AMA Corporation plc
- Company type: Public
- Traded as: ALAMA
- Industry: Software development
- Founded: 2004
- Headquarters: Rennes, France
- Key people: Christian Guillemot (Chairman and CEO)
- Owner: Guillemot family

= Advanced Mobile Applications =

Software company

Advanced Mobile Applications, also known as AMA Studios or simply AMA, is an international software developer founded in 2004 by Christian Guillemot. It is a sister company of Ubisoft and Gameloft.

In 2017, video game studio Playwing was created by AMA.

== History ==
The company was founded on 21 January 2004 in London by Christian Guillemot.
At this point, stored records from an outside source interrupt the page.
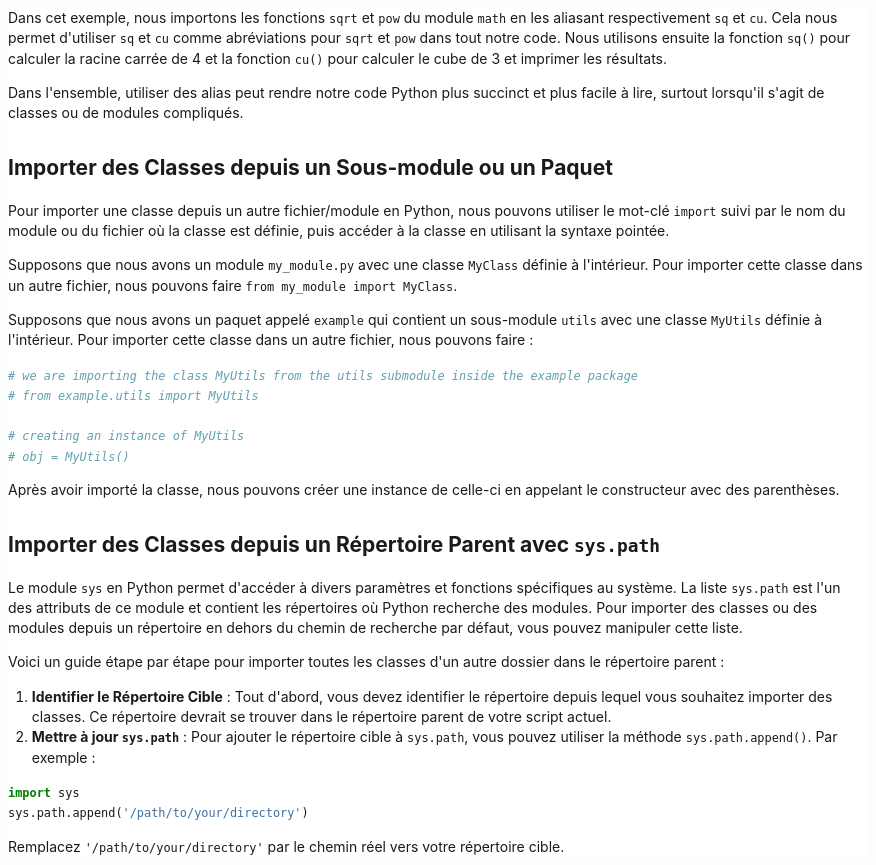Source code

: Dans cet exemple, nous importons les fonctions `sqrt` et `pow` du module `math` en les aliasant respectivement `sq` et `cu`. Cela nous permet d'utiliser `sq` et `cu` comme abréviations pour `sqrt` et `pow` dans tout notre code. Nous utilisons ensuite la fonction `sq()` pour calculer la racine carrée de 4 et la fonction `cu()` pour calculer le cube de 3 et imprimer les résultats.

Dans l'ensemble, utiliser des alias peut rendre notre code Python plus succinct et plus facile à lire, surtout lorsqu'il s'agit de classes ou de modules compliqués.

## Importer des Classes depuis un Sous-module ou un Paquet

Pour importer une classe depuis un autre fichier/module en Python, nous pouvons utiliser le mot-clé `import` suivi par le nom du module ou du fichier où la classe est définie, puis accéder à la classe en utilisant la syntaxe pointée.

Supposons que nous avons un module `my_module.py` avec une classe `MyClass` définie à l'intérieur. Pour importer cette classe dans un autre fichier, nous pouvons faire `from my_module import MyClass`.

Supposons que nous avons un paquet appelé `example` qui contient un sous-module `utils` avec une classe `MyUtils` définie à l'intérieur. Pour importer cette classe dans un autre fichier, nous pouvons faire :

```python
# we are importing the class MyUtils from the utils submodule inside the example package
# from example.utils import MyUtils

# creating an instance of MyUtils
# obj = MyUtils()
```

Après avoir importé la classe, nous pouvons créer une instance de celle-ci en appelant le constructeur avec des parenthèses.

## Importer des Classes depuis un Répertoire Parent avec `sys.path`

Le module `sys` en Python permet d'accéder à divers paramètres et fonctions spécifiques au système. La liste `sys.path` est l'un des attributs de ce module et contient les répertoires où Python recherche des modules. Pour importer des classes ou des modules depuis un répertoire en dehors du chemin de recherche par défaut, vous pouvez manipuler cette liste.

Voici un guide étape par étape pour importer toutes les classes d'un autre dossier dans le répertoire parent :

1. **Identifier le Répertoire Cible** : Tout d'abord, vous devez identifier le répertoire depuis lequel vous souhaitez importer des classes. Ce répertoire devrait se trouver dans le répertoire parent de votre script actuel.
2. **Mettre à jour `sys.path`** : Pour ajouter le répertoire cible à `sys.path`, vous pouvez utiliser la méthode `sys.path.append()`. Par exemple :

```python
import sys
sys.path.append('/path/to/your/directory')
```

Remplacez `'/path/to/your/directory'` par le chemin réel vers votre répertoire cible.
In 2005 AMA released its first JAVA products, mainly life-style applications.

Between 2006 and 2008, AMA negotiated contracts with carriers in more than 40 countries.

In 2012, the Stars vs Paparazzi and Panic Flight games reached one million downloads. That year, during the Google IO, AMA became a member of the new Google program the «Explorer».
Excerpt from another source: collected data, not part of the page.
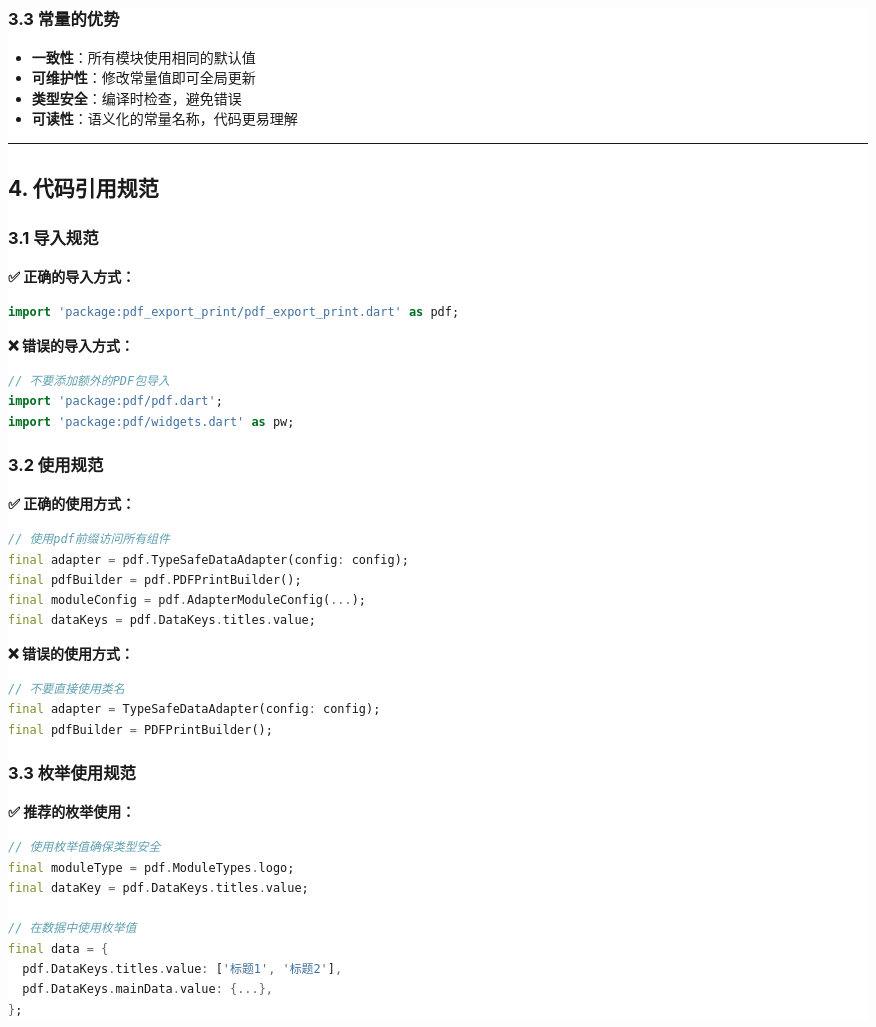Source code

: ### 3.3 常量的优势

- **一致性**：所有模块使用相同的默认值
- **可维护性**：修改常量值即可全局更新
- **类型安全**：编译时检查，避免错误
- **可读性**：语义化的常量名称，代码更易理解

---

## 4. 代码引用规范

### 3.1 导入规范

**✅ 正确的导入方式：**

```dart
import 'package:pdf_export_print/pdf_export_print.dart' as pdf;
```

**❌ 错误的导入方式：**

```dart
// 不要添加额外的PDF包导入
import 'package:pdf/pdf.dart';
import 'package:pdf/widgets.dart' as pw;
```

### 3.2 使用规范

**✅ 正确的使用方式：**

```dart
// 使用pdf前缀访问所有组件
final adapter = pdf.TypeSafeDataAdapter(config: config);
final pdfBuilder = pdf.PDFPrintBuilder();
final moduleConfig = pdf.AdapterModuleConfig(...);
final dataKeys = pdf.DataKeys.titles.value;
```

**❌ 错误的使用方式：**

```dart
// 不要直接使用类名
final adapter = TypeSafeDataAdapter(config: config);
final pdfBuilder = PDFPrintBuilder();
```

### 3.3 枚举使用规范

**✅ 推荐的枚举使用：**

```dart
// 使用枚举值确保类型安全
final moduleType = pdf.ModuleTypes.logo;
final dataKey = pdf.DataKeys.titles.value;

// 在数据中使用枚举值
final data = {
  pdf.DataKeys.titles.value: ['标题1', '标题2'],
  pdf.DataKeys.mainData.value: {...},
};
```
During Gamescom 2013, AMA introduced its first "Google Glass" game. After that, the French surgeon Dr. Philippe Collin invited AMA's team to make video conferencing tests and see what this kind of solution could bring to his discipline.

On 14 February 2014 the company managed the World Premiere of live retransmission of surgery between France (Dr. Collin, CHP Saint-Grégoire, Rennes) and Japan (Dr. Goto, Nagoya).
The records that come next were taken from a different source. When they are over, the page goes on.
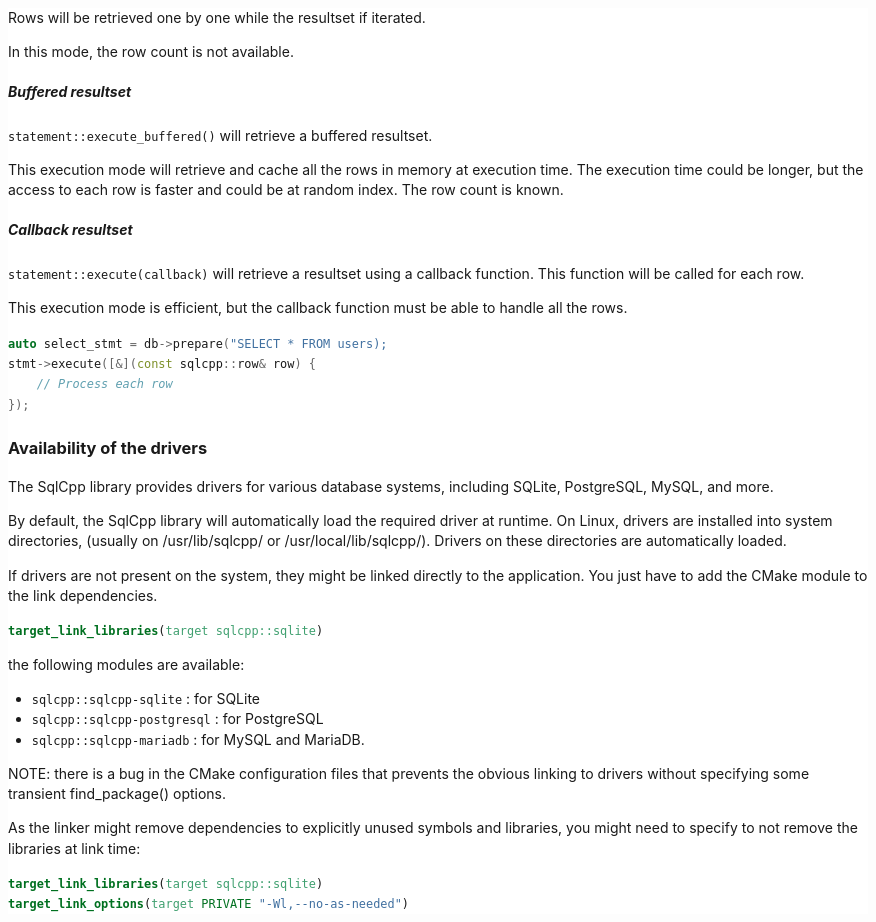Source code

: Rows will be retrieved one by one while the resultset if iterated.

In this mode, the row count is not available.

##### Buffered resultset

`statement::execute_buffered()` will retrieve a buffered resultset.

This execution mode will retrieve and cache all the rows in memory at execution time.
The execution time could be longer, but the access to each row is faster and could be at random index.
The row count is known.

##### Callback resultset

`statement::execute(callback)` will retrieve a resultset using a callback function. This function will be called for each row.

This execution mode is efficient, but the callback function must be able to handle all the rows.

```cpp
auto select_stmt = db->prepare("SELECT * FROM users);
stmt->execute([&](const sqlcpp::row& row) {
    // Process each row
});
```

### Availability of the drivers
The SqlCpp library provides drivers for various database systems, including SQLite, PostgreSQL, MySQL, and more.

By default, the SqlCpp library will automatically load the required driver at runtime.
On Linux, drivers are installed into system directories, (usually on /usr/lib/sqlcpp/ or /usr/local/lib/sqlcpp/).
Drivers on these directories are automatically loaded.

If drivers are not present on the system, they might be linked directly to the application.
You just have to add the CMake module to the link dependencies.

```cmake
target_link_libraries(target sqlcpp::sqlite)
```

the following modules are available:
* `sqlcpp::sqlcpp-sqlite` : for SQLite
* `sqlcpp::sqlcpp-postgresql` : for PostgreSQL 
* `sqlcpp::sqlcpp-mariadb` : for MySQL and MariaDB.

NOTE: there is a bug in the CMake configuration files that prevents the obvious linking to drivers without specifying some transient find_package() options.

As the linker might remove dependencies to explicitly unused symbols and libraries, you might need to specify to not remove the libraries at link time:

```cmake
target_link_libraries(target sqlcpp::sqlite)
target_link_options(target PRIVATE "-Wl,--no-as-needed")
```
On 21 October 2014, Google chose AMA as a "Google Glass at Work Partner".

In 2015, AMA launched Xpert Eye P1, its mobile videoconference solution based on smartglasses. Today AMA has about 50 employees in offices all around the world:
- Rennes (France)
- Boston (USA)
- London (UK)
- Bucharest (Romania)
- Cologne (Germany)

In January 2016, AMA unveiled Xpert Eye Mobility M1 as well as its "VAR" (Value Added Resellers) partnership with ODG (Osterhout Design Group) during the Consumer Electronics Show (CES) in Las Vegas.

in 2017, AMA opened its subsidiaries in Germany and United Kingdom.